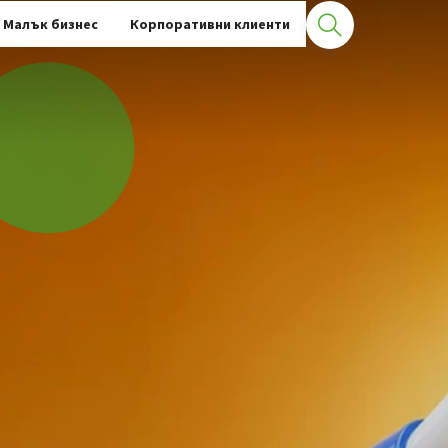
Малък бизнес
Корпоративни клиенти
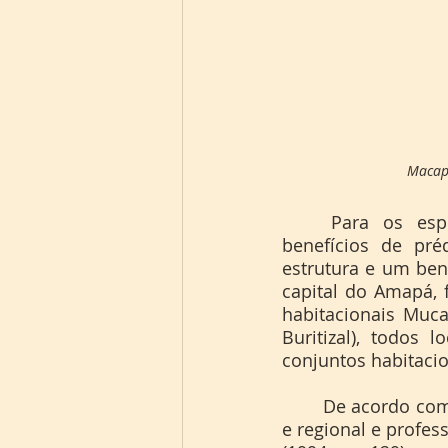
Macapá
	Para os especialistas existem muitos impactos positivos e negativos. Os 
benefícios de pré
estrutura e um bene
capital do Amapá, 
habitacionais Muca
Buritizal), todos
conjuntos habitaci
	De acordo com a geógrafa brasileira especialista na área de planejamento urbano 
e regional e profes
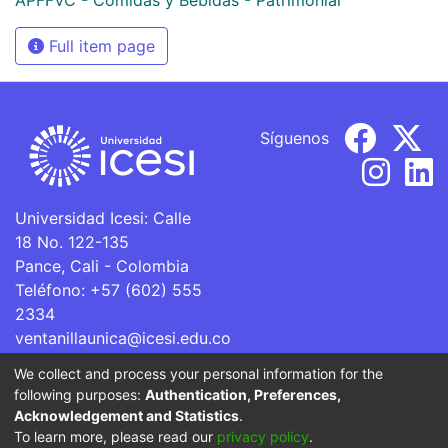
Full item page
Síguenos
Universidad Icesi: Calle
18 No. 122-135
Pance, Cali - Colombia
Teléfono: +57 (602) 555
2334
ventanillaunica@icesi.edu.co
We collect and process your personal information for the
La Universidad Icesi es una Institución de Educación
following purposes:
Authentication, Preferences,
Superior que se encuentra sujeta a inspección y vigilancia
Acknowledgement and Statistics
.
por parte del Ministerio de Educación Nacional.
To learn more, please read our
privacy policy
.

· · · ·

■ Problem to work on
Write the listing out again in full and unchanged, minus any pictures.

■ Written answer
Малък бизнес
Корпоративни клиенти
Macapá
	Para os especialistas existem muitos impactos positivos e negativos. Os 
benefícios de pré
estrutura e um bene
capital do Amapá, 
habitacionais Muca
Buritizal), todos
conjuntos habitaci
	De acordo com a geógrafa brasileira especialista na área de planejamento urbano 
e regional e profes
Full item page
Síguenos
Universidad Icesi: Calle
18 No. 122-135
Pance, Cali - Colombia
Teléfono: +57 (602) 555
2334
ventanillaunica@icesi.edu.co
We collect and process your personal information for the
La Universidad Icesi es una Institución de Educación
following purposes:
Authentication, Preferences,
Superior que se encuentra sujeta a inspección y vigilancia
Acknowledgement and Statistics
.
por parte del Ministerio de Educación Nacional.
To learn more, please read our
privacy policy
.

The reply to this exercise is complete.